◆ What to produce ◆
Please restate each line of the data below exactly. Omit all images.
****************************************
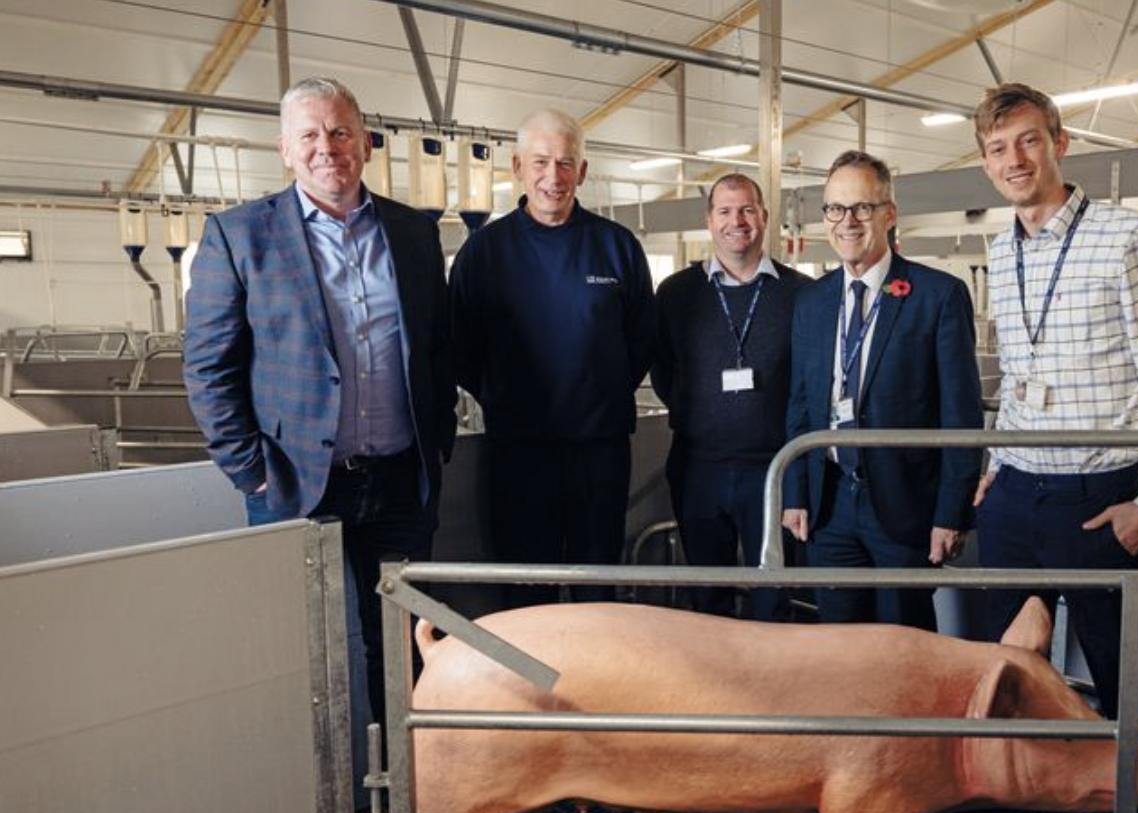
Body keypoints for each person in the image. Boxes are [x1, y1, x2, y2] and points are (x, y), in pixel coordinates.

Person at [184, 76, 456, 729]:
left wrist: (435, 442)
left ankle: (406, 802)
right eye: (309, 134)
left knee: (403, 651)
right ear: (285, 148)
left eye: (339, 131)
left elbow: (439, 346)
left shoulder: (415, 233)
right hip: (294, 487)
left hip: (398, 485)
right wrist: (252, 471)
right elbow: (207, 367)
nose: (326, 147)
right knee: (311, 658)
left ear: (364, 141)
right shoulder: (238, 236)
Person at [971, 82, 1138, 722]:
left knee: (1123, 671)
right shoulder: (1001, 251)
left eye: (1029, 140)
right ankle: (1031, 796)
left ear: (1060, 143)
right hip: (1017, 491)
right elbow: (1020, 376)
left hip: (1099, 492)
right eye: (998, 148)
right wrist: (995, 464)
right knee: (1012, 666)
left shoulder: (1131, 236)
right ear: (985, 162)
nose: (1015, 160)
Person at [450, 108, 656, 608]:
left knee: (597, 580)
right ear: (518, 166)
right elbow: (459, 346)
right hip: (518, 452)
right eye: (541, 162)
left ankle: (594, 686)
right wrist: (507, 398)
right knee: (525, 584)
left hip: (599, 450)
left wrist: (596, 394)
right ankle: (529, 686)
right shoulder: (484, 252)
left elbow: (642, 341)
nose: (553, 176)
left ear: (582, 172)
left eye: (566, 163)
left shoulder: (617, 247)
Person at [781, 150, 983, 630]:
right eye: (835, 208)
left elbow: (961, 413)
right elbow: (801, 404)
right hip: (828, 507)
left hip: (903, 505)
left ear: (889, 214)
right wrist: (796, 492)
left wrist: (951, 513)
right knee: (839, 646)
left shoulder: (937, 295)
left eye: (862, 208)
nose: (846, 222)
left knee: (904, 644)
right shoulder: (812, 301)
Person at [651, 173, 810, 619]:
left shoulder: (800, 294)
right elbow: (662, 366)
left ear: (763, 216)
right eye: (724, 211)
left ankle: (773, 684)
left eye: (746, 210)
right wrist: (693, 406)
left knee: (774, 596)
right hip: (698, 466)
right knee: (707, 596)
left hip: (774, 471)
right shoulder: (676, 293)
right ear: (709, 220)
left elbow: (809, 381)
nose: (735, 221)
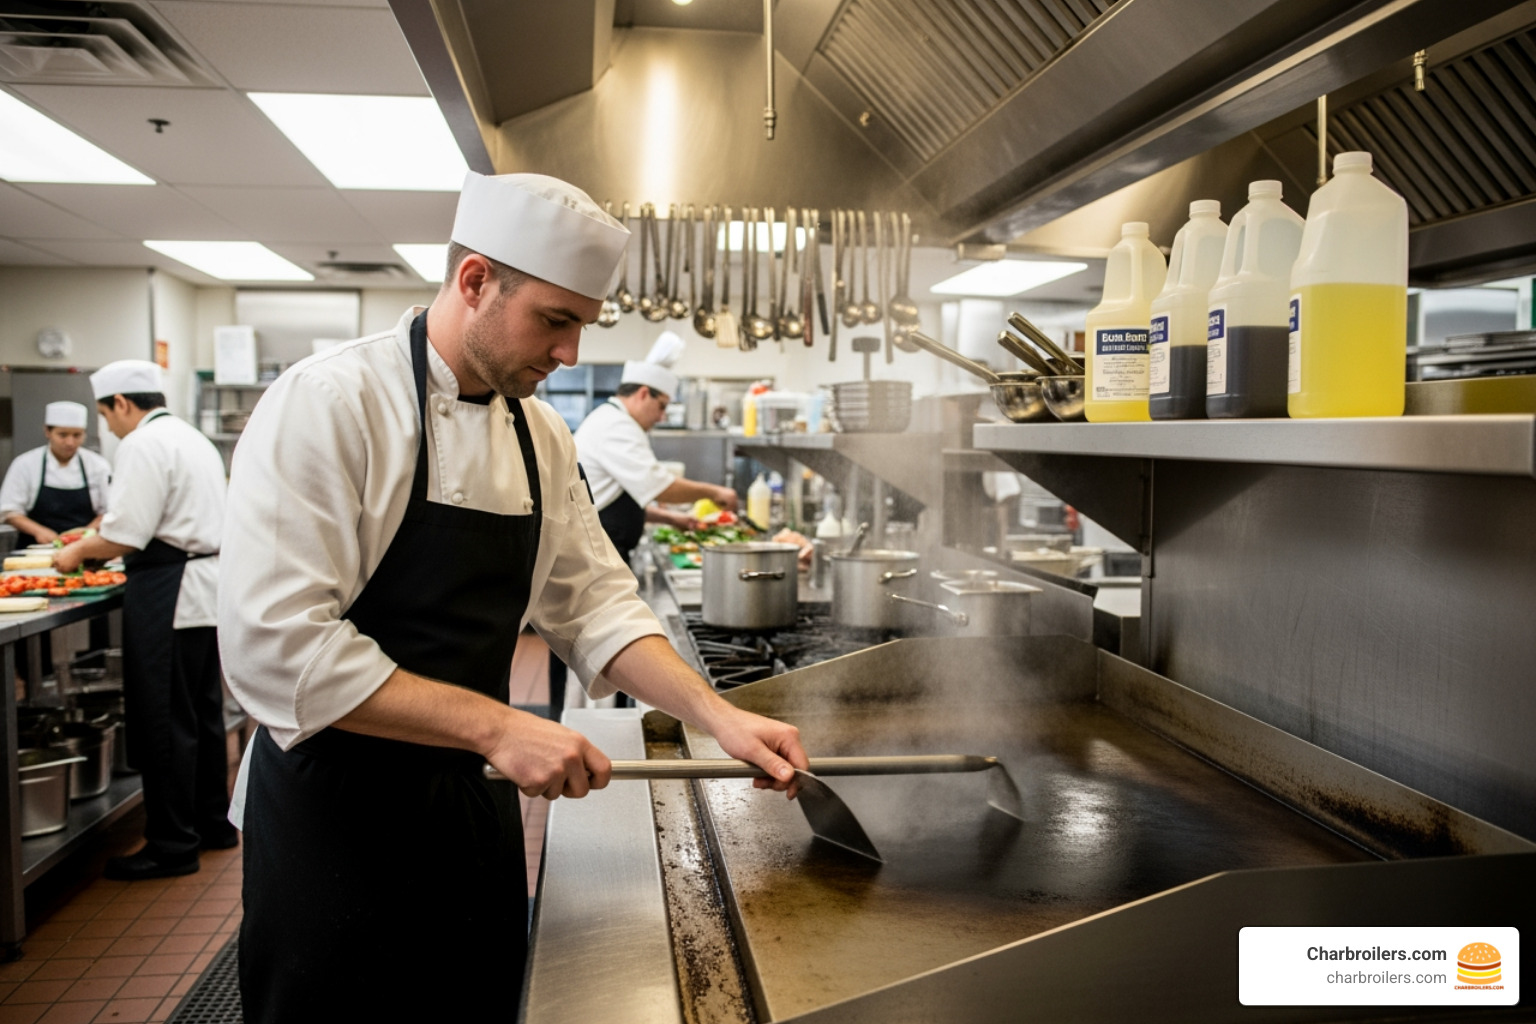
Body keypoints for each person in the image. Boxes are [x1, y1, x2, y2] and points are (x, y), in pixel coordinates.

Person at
****************************************
◆ Finished exercise ◆
Body keypoints for each person in the image. Boxes are [x1, y1, x2, y2] and points are (x, y), in pixel coordinates.

Person at [184, 76, 456, 729]:
left wrist: (435, 442)
left ankle: (406, 802)
right eye: (309, 134)
left knee: (403, 651)
right ear: (285, 148)
left eye: (339, 131)
left elbow: (439, 346)
left shoulder: (415, 233)
right hip: (294, 487)
left hip: (398, 485)
right wrist: (252, 471)
right elbow: (207, 367)
nose: (326, 147)
right knee: (311, 658)
left ear: (364, 141)
right shoulder: (238, 236)
Person at [971, 82, 1138, 722]:
left knee: (1123, 671)
right shoulder: (1001, 251)
left eye: (1029, 140)
right ankle: (1031, 796)
left ear: (1060, 143)
right hip: (1017, 491)
right elbow: (1020, 376)
left hip: (1099, 492)
right eye: (998, 148)
right wrist: (995, 464)
right knee: (1012, 666)
left shoulder: (1131, 236)
right ear: (985, 162)
nose: (1015, 160)
Person at [450, 108, 656, 608]:
left knee: (597, 580)
right ear: (518, 166)
right elbow: (459, 346)
right hip: (518, 452)
right eye: (541, 162)
left ankle: (594, 686)
right wrist: (507, 398)
right knee: (525, 584)
left hip: (599, 450)
left wrist: (596, 394)
right ankle: (529, 686)
right shoulder: (484, 252)
left elbow: (642, 341)
nose: (553, 176)
left ear: (582, 172)
left eye: (566, 163)
left shoulder: (617, 247)
Person at [781, 150, 983, 630]:
right eye: (835, 208)
left elbow: (961, 413)
right elbow: (801, 404)
right hip: (828, 507)
left hip: (903, 505)
left ear: (889, 214)
right wrist: (796, 492)
left wrist: (951, 513)
right knee: (839, 646)
left shoulder: (937, 295)
left eye: (862, 208)
nose: (846, 222)
left knee: (904, 644)
right shoulder: (812, 301)
Person at [651, 173, 810, 619]:
left shoulder: (800, 294)
right elbow: (662, 366)
left ear: (763, 216)
right eye: (724, 211)
left ankle: (773, 684)
left eye: (746, 210)
right wrist: (693, 406)
left knee: (774, 596)
right hip: (698, 466)
right knee: (707, 596)
left hip: (774, 471)
right shoulder: (676, 293)
right ear: (709, 220)
left elbow: (809, 381)
nose: (735, 221)
Body keypoints for each person in the image. Boxes are [x1, y1, x2, y2] and points are (x, y), in pixel coordinates.

Person at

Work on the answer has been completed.